The word ‘Ultramarine’ derives from the Latin for ‘beyond the sea’. The mineral pigment used to make it, lapis lazuli, was imported by Italian merchants from where it was mined in far off Afghanistan. This was indeed ‘beyond the sea’, and a lot further beyond that, hence it was extremely expensive. The overwhelming blueness of the Arena Chapel demonstrates that Enrico had done extremely well out of the usury business to be able to afford to let Giotto use so much of it.

As well as being a landmark in the history of art, the chapel was also a big hit back in the 1300s. The pope granted an indulgence to anybody that visited the chapel, so we can only imagine how many heaven-credits Scrovegni racked up in paying for it.

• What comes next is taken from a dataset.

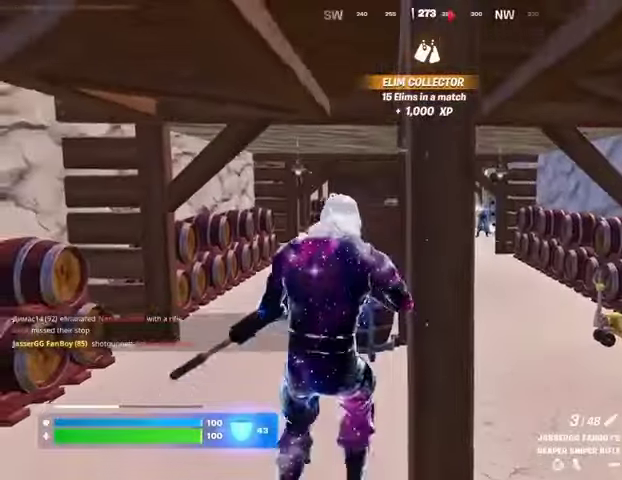
{"buttons": [], "left_stick": "left", "right_stick": "center", "events": [[167, "left_stick", "right"], [300, "left_stick", "up-left"], [400, "left_stick", "center"], [467, "left_stick", "left"]]}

Maybe he ended up dodging the inferno completely, I told you he was a slippery fellow.

Dante, the author of The Divine Comedy, of which The Inferno is the first part, is said to have visited the chapel whilst Giotto was painting it. Maybe this is how Dante got the idea of depositing Scrovegni’s money-lending father in his literary description of Hell.

Vasari, the writer of the first art history book, recounted several examples of Giotto’s renowned wit, including what happened when Dante met him. Giotto was a fairly plain-featured man, but his children were as ugly as sin. One can only imagine what his wife looked like. Apparently, Dante, on his visit to the chapel, asked Giotto why he could paint such beautiful pictures but still have such ugly children? Giotto dryly responded, “I make my pictures by day, and my babies by night”.

Quite witty, but considering how rude Dante had been about his kids I think Giotto should have taken him outside for a good kicking. Although maybe Dante was bigger than him or built like a brick shithouse*.

*As you can tell my new book contains many new and revolutionary theories regarding art history, have I mentioned my new book yet?